I’m not grasping this use of a wiki. Looks to me like a different way to format a thread. In this case, one that overlaps with aTbRef. Would probably be better to feed suggested updates on aTbRef to @mwra rather than start yet another reference file.
Maybe better clarity on what’s wiki, what’s content for aTbRef, what’s a conversation thread?
Thanks for the link to aTBRef. I didn’t see it. I’m fine if this message is deleted. Before asking a question I usually try to find it on aTBRef and in the forums.
You are right… . it is a different way to format a thread. Instead of asking my question, “why do notes have different backgrounds” and getting several responses I thought it would be helpful to share what I knew and have others fill in the blanks.
I see this entire discussion board as a reference file. My intention is to try to make it more useful. If it isn’t then I won’t do it.
FWIW, aTbRef is already to a large extent a summary of insights arising from 3 (4?) generations of TB community wikis/fora. It’s why aTbRef gets edited weekly if not daily. Indeed on first opening the thread I was already copying aTbRef links for a reply.
Whilst there is a link above to aTbRef on the content and type the note actually embraces this as well.
Not an auspicious start. I mean no disrespect to @Steve_Scott who’s motive is good. But this thread really reminds me why I hated using the old Tinderbox wiki. For all the good stuff there, 99% of posters assumed someone else would make their copy readable, link it etc. People would essentially ‘own’ a page (I don’t mean their actual biography/profile page), but rather people would page-squat and use that page to add content that ought to go elsewhere, essentially making it their private forum.
I put a lot of time and effort into keeping up this forum (and the Backstage, and aTBref, and demos, and…) but if I’m going to have to spend time every day making wiki edits into meaningful stuff, I think I may hang up my hat here as the admin load would be much higher for no real return. By all means have a wiki, but please not here—i.e. not in this forum/URL.
Also, please everyone, don’t even think of starting a wiki page here without first checking this information is not already covered elsewhere. This community is responsive and you’ll get a yes/no pretty fast. Otherwise we’ve unnecessary duplication and more confusion for learners who already think things are complicated.
Sorry if this sounds glass half empty, but please think about the behind-the-scences effort needs for usable wiki content: it’s much more than your imagine.
Let me row back a bit: I’ve messaged @Steve_Scott’s but I’ll note that fact here. His suggestion has merit: the devil is in the detail.
The point about the discoverability of info in aTbRef (or elsewhere) is an issue. Google refuses to index the site )I can’t get anyone competent to engage on why). That’s why I’ve added a DuckDuckGo search to all pages as a fall-back. aTbRef is hosted on my (shared, Linux) VPS, so I’m open to improvement ideas. For instance, is there an indexing tool I could put on my server so we don’t have to rely on Google, which keeps breaking its tools (move fast, break stuff: I know that’s the cool kids way)?

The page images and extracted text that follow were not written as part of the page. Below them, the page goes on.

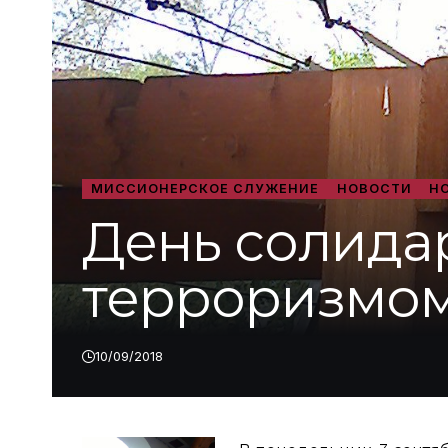
МИССИОНЕРСКОЕ СЛУЖЕНИЕ
НОВОСТИ
Н
День солидар
терроризмо
10/09/2018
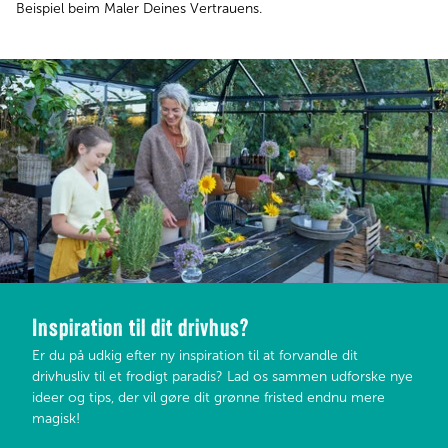
Beispiel beim Maler Deines Vertrauens.
Inspiration til dit drivhus?
Er du på udkig efter ny inspiration til at forvandle dit
drivhusliv til et frodigt paradis? Lad os sammen udforske nye
ideer og tips, der vil gøre dit grønne fristed endnu mere
magisk!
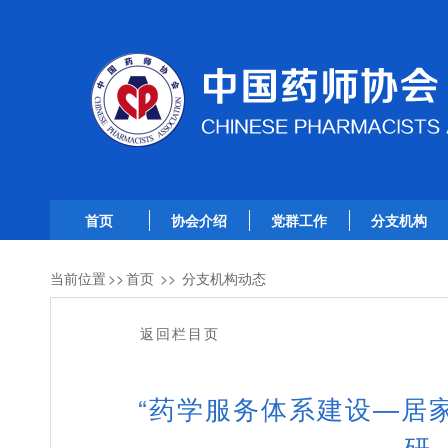
首页
协会介绍
党群工作
分支机构
当前位置
>>
首页
>>
分支机构动态
返回栏目页
“药学服务体系建设—居
研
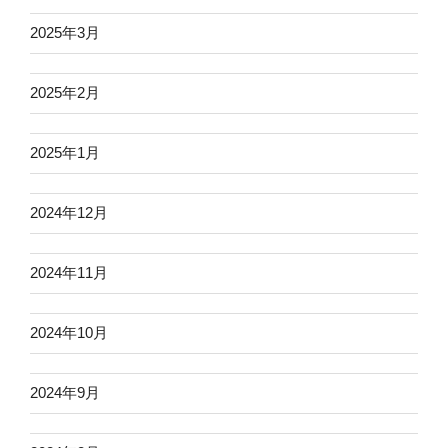
2025年3月
2025年2月
2025年1月
2024年12月
2024年11月
2024年10月
2024年9月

It is possible to download the aTbRef TBX and use Tinderbox to find topics, even if you then prefer to read them online.
The app help probably needs some manual indexing. The (HTML) pages for the helps are, you’ve guessed, made in a TBX so if not already indexed perhaps a volunteer could help with that. Indeed, perhaps we could set $Tags for key (all?) aTbRef notes. I think human curated indexing still tends to outdo machine-matching in terms of signal to noise, but it’s harder work.
@mwra, I tried to reply to your private message, but I accidentally replied here!
Thanks for your message in private and here. It is a challenge for me to find things because I sometimes don’t know the terms I’m looking for and evenif I have the correct terms I sometimes can’t find it.
Again, grateful for all of the people willing to help perennial tbx novices like me!
@Steve_Scott Take heart, you’re not alone on this one. We’ve recently (i.e. earlier today) a positive exchange in a different thread on the creating of a vocabulary map (aka a Tinderbox rosetta stone). It will be a lot of fun to work on this as the nuances in the language carry a lot of meaning.